Scientists have developed autonomous catalytic microrobots that swim towards a specified target with a speed of 20 body lengths per second.
In nature, microscopic biomotors are essential for cellular transduction and transport. Learning and copying from nature, scientists use the chemical and biological frameworks of such tiny motors to develop artificial micro- and nanorobots (micro/nanobots) for targeted activities in both natural and artificial environments.
Professor Chattopadhyay and his team at the Indian Institute of Technology Guwahati have now reported artificial microbots that swim autonomously towards a specific target by following a pH gradient. They designed special polymer microspheres with randomly distributed palladium nanoparticles on their surfaces. When the micro-objects are placed into a solution of water and hydrogen peroxide, the palladium nanoparticles catalyze the decomposition of hydrogen peroxide to oxygen and water. This reaction creates a local solute pressure imbalance and drives the (random) motion (taxis) of the spheres.

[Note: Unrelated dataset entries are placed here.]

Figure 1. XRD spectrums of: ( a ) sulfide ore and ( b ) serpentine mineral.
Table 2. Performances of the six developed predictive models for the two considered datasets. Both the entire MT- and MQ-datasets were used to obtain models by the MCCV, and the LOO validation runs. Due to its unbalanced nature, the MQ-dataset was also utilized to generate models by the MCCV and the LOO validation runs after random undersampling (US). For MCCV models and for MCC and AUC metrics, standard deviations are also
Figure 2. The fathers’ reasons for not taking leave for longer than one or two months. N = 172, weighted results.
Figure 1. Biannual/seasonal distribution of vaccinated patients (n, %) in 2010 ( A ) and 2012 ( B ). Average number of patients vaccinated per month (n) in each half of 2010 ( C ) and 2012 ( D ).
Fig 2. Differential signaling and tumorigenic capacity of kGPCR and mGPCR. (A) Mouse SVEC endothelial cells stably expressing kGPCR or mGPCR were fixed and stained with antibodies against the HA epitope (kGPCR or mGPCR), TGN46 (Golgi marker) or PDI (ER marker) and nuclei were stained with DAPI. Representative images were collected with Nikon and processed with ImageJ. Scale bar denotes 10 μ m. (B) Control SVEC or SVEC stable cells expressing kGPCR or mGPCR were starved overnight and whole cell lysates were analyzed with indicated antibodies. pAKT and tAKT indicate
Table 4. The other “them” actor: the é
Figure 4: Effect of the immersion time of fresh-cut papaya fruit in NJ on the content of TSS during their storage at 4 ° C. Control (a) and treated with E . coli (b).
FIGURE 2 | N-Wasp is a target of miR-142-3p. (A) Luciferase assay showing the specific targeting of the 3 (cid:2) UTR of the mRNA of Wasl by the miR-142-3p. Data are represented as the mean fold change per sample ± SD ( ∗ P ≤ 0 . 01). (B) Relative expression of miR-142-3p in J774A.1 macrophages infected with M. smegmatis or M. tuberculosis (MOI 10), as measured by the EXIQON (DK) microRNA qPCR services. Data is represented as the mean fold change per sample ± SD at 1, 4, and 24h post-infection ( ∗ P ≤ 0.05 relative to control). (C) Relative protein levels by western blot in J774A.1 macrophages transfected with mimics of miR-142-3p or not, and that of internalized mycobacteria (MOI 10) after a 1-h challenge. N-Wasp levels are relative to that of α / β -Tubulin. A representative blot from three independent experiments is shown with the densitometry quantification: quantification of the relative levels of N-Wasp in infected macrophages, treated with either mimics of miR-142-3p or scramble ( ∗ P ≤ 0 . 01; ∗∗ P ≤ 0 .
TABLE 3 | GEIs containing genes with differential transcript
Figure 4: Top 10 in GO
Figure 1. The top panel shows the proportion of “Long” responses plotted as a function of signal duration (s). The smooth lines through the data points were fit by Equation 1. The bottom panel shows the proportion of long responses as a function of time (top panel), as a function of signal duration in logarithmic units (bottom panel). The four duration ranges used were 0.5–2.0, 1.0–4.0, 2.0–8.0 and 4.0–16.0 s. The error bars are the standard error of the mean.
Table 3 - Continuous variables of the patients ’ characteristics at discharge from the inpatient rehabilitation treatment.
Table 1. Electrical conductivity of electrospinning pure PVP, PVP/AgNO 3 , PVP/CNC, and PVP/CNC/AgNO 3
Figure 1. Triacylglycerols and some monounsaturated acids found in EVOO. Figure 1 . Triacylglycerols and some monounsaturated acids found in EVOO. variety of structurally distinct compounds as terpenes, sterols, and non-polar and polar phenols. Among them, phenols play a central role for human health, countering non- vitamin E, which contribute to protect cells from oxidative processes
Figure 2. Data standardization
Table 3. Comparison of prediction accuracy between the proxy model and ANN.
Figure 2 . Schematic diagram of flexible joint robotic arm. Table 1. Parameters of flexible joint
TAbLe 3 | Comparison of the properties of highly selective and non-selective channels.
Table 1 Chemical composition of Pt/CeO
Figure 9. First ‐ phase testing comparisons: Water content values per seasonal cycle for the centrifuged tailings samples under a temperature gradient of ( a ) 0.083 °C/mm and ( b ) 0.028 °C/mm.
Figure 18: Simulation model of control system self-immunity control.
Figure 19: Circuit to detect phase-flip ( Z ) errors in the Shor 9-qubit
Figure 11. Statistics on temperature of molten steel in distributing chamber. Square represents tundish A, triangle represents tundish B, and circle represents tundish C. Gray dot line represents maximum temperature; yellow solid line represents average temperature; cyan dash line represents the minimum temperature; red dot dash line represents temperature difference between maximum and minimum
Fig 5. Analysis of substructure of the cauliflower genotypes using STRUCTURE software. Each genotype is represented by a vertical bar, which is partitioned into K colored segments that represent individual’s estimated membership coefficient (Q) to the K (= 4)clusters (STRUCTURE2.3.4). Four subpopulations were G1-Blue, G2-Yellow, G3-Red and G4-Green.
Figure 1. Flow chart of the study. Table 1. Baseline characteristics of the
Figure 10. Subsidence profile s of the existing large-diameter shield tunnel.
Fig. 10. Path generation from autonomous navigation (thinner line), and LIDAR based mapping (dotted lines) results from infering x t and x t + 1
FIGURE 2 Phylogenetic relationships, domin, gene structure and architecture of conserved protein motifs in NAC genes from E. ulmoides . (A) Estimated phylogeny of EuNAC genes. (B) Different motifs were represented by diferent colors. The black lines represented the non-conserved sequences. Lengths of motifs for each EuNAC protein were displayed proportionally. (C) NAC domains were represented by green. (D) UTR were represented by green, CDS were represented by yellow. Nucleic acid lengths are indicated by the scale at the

To direct the microbots in situ, the scientists used the pH dependence of the decomposition reaction: the more basic the solution, the faster the decomposition and, consequently, the faster the motion. The microbots sense a pH gradient, which guides the motors towards the higher pH region with increasing speed (pH-taxis). The video below shows a micro-object swimming towards a thread that punctually adds base (sodium hydroxide) to the peroxide/water solution and thus creates a pH gradient in the petry dish. The objects could also undergo random walk, translation, vertical motion, hopping or pulsed motion, depending on their size and the imposed pH gradient.
The researchers also draw attention to the speed of their novel microbots. While living organisms usually show chemotaxis of a few micrometers per second, their artificial micromotors achieve an order of ten micrometers per second, which corresponds to a speed of twenty bodylengths per second.
The versatile, autonomously moving micro/nano-objects with self-generated sensing capacity are likely to have wide applications as pH sensors, drug transporters, and alarms for industrial pollutants, etc. The pH-taxis of these in situ guided devices may open new avenues in the design and development of futuristic nanomachines outside the biological realm.